And here is the pendant ready for firing. Because it was made of  PMC Sterling, and I still have some problems with distortion in case of rings, I was afraid that something so complex might change its shape really badly in firing. I took a piece of ceramic paper and cut out an opening inside it, so when I placed the pendant on it, the bail fitted into the opening (and to the carbon beneath paper) and the pendant lied perfectly flat. I also stuck little bits of ceramic fiber inside empty elements and supported some raised parts that could droop. Stainless steel mesh cage went on top, to prevent pieces of activated carbon from getting in between parts of my pendant. Then of course more activated carbon, and the whole thing went into the kiln. It sounds more complicated than it was ;-).

Honestly I was even a little bit surprised how well it fired. There was no distortion at all. At least I didn't see anything aparent - the "flow" was still there. I was super happy when I saw it. Then some oxidation and finishing, and it was done. This time it was pure metal clay technique piece. Nothing else.

So, here are a few more photos :-). The results of the competition weren't announced yet, but honestly, this was just an excuse to make this piece. I guess this is what all competitions are about ;-).

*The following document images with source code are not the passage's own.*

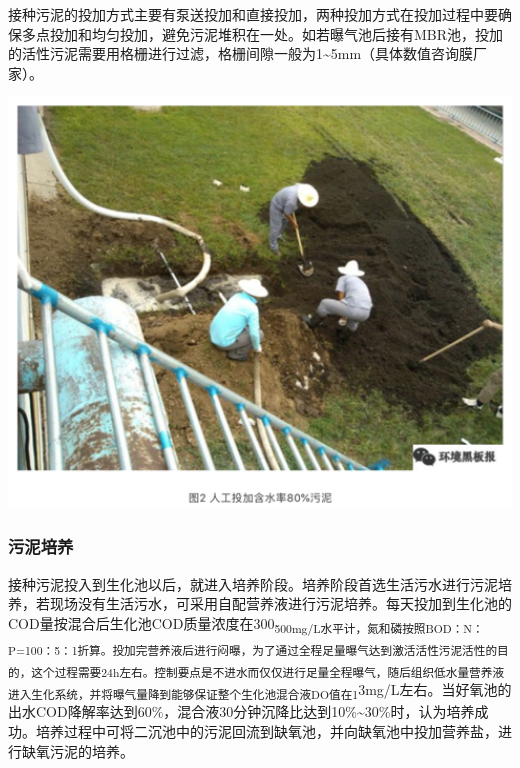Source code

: \documentclass[
]{book}
\begin{document}
接种污泥的投加方式主要有泵送投加和直接投加，两种投加方式在投加过程中要确保多点投加和均匀投加，避免污泥堆积在一处。如若曝气池后接有MBR池，投加的活性污泥需要用格栅进行过滤，格栅间隙一般为1\textasciitilde5mm（具体数值咨询膜厂家）。

\includegraphics[width=6.67in]{images/ao2}

\hypertarget{ux6c61ux6ce5ux57f9ux517b}{%
\subsubsection{污泥培养}\label{ux6c61ux6ce5ux57f9ux517b}}

接种污泥投入到生化池以后，就进入培养阶段。培养阶段首选生活污水进行污泥培养，若现场没有生活污水，可采用自配营养液进行污泥培养。每天投加到生化池的COD量按混合后生化池COD质量浓度在300\textsubscript{500mg/L水平计，氮和磷按照BOD：N：P=100：5：1折算。投加完营养液后进行闷曝，为了通过全程足量曝气达到激活活性污泥活性的目的，这个过程需要24h左右。控制要点是不进水而仅仅进行足量全程曝气，随后组织低水量营养液进入生化系统，并将曝气量降到能够保证整个生化池混合液DO值在1}3mg/L左右。当好氧池的出水COD降解率达到60\%，混合液30分钟沉降比达到10\%\textasciitilde30\%时，认为培养成功。培养过程中可将二沉池中的污泥回流到缺氧池，并向缺氧池中投加营养盐，进行缺氧污泥的培养。
\end{document}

  1. I ove all your work, but this one tops it all! It speaks to me in its organic and ancient, yet thriving alive feeling! :)

  2. this piece is amazing!

    & I am, as always, in awe of your attention to detail & the intricacy of your work.

  3. Beautiful work, you put so much detail into your design.

    Claire xo
    Beads Jar UK

  4. You have an amazing talent! Artistic imagination, eyes and hands all working together to create these beautiful pieces of work. And I really admire your sculptures. Yes, these are not just handmade pendants, but little sculptures of art. Stay amazing!

    Ricky Rowe @ Find A Jewelry Expert

  5. This piece is very special. Thank you for documenting its journey. I love your captivating description of the space and the sense of peace that it inspires. Congratulations on winning the prize - well deserved!